As told, an smps transformer (aka chopper transformer) is the core part of the circuit but it’s very hard to wind such a one at home. A proven trickery is the use of a readymade one lifted from any cheap 5V smps adapter – the mobile/usb charger for example. Before removing mps transformer from the circuit board of the smps adapter, go through its pcb tracks to identify the original primary, auxiliary, and secondary coils of the transformer. Following figure will help you in probing this quickly. Take note, in this circuit we’re going to use the transformer’s original primary coil as our secondary coil, and vice versa. Here’s the rough pin data of my smps transformer (removed from a partially-defunct Nokia 5V mobile phone charger):
- Primary (P1-P2): 7.6 Ω
- Auxiliary (A1-A2): 0.70 Ω
- Secondary (S1-S2): 0.2 Ω
After construction, power up the circuit from a fully-charged Li-Ion battery, push and hold the trigger switch, and observe the neon lamp. Incase of zero/weak oscillation, recheck the wiring and swap the leads of auxiliary coil. Do not use your ordinary DMM to measure voltage at various points of the circuit as it might blot out your lovely digital multimeter. Even with a weak battery, I got a HV output around 500V p-p at 138 kHz frequency – see the (carelessly probed) random scope trace.
Is this a viable design?
Certainly not much! It has been just proved that the little circuit makes high voltage pulses many times bigger than its input voltage. This is caused by the inductor’s magnetic field as a response of fast current pulse feeds from the battery that is governed by the transistor. One thing should be considered seriously is that current dragged by the circuit from the battery is distressingly high. Moreover the number of turns on transformer (and its construction style) will affect the performance (positively or negatively) as well.

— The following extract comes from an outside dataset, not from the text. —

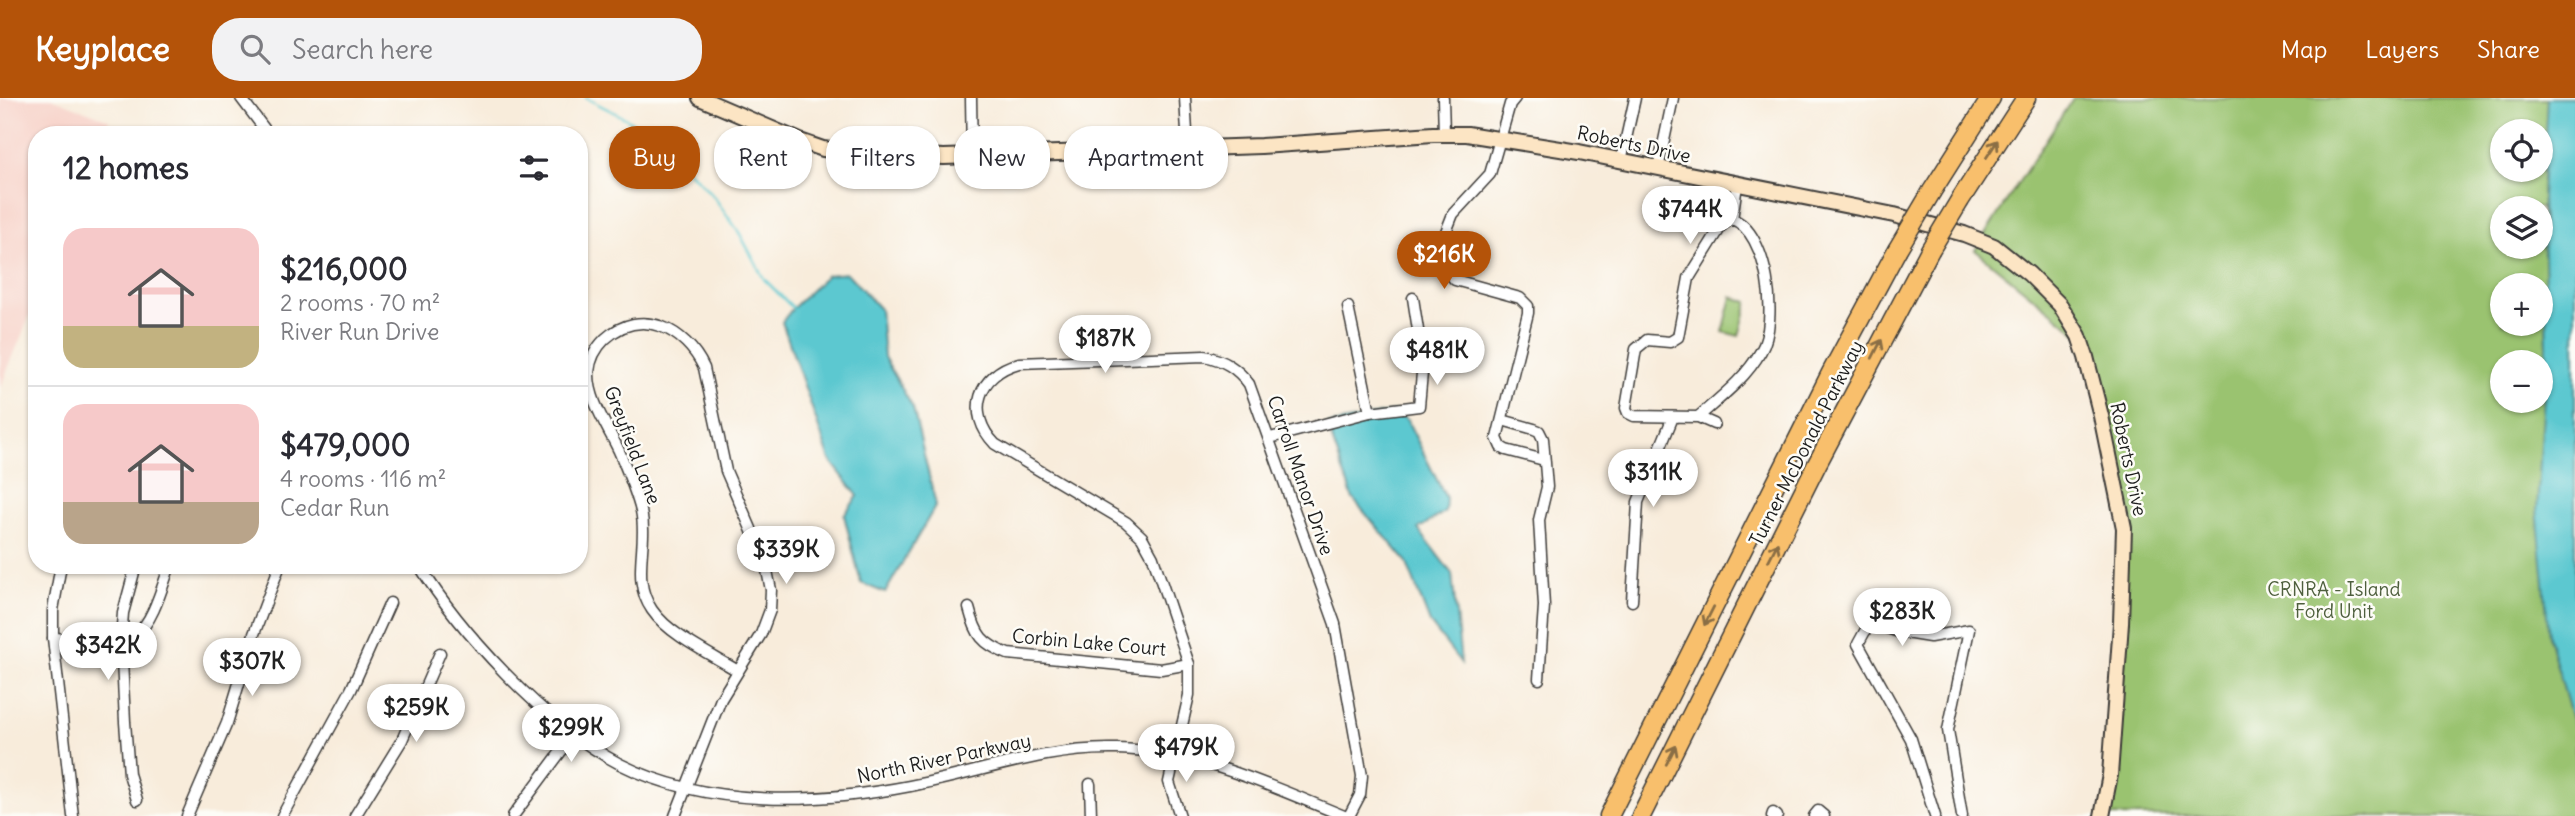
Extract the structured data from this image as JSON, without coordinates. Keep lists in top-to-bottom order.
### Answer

Next is from my workbench, filmed while I was experimenting with my dirty model:
Later on, I found that one red-LED connected in antiparallel with the base and emitter leads of the transistor protects the transistor from accidental breakdown up to a considerable extent. Remember, anode of the red-LED should be wired to emitter of the transistor, and cathode to its base terminal. See next figure:
Driving AC230V CFL…
All over the YouTube, we find similar circuits used by many for lighting AC230V type CFLs from low-voltage battery packs. How is it possible to generate AC230V (with enough current demanded by the CFL) from such simple circuits? Sincerely I don’t know, but I too tried the given circuit (powered by a usb power bank) with one 11W CFL and it worked! Unbelievable?
For the marvel trick, only part of the CFL you need is the fluorescent tubes and the wires that are connected to its filaments (circuit board inside the lamp base is not necessary so you can reuse it for something else). You can find two pairs of filament wires there. Connect one pair to one end of the output coil and the other pair to the other end of the output coil (the polarities don’t matter here). Done!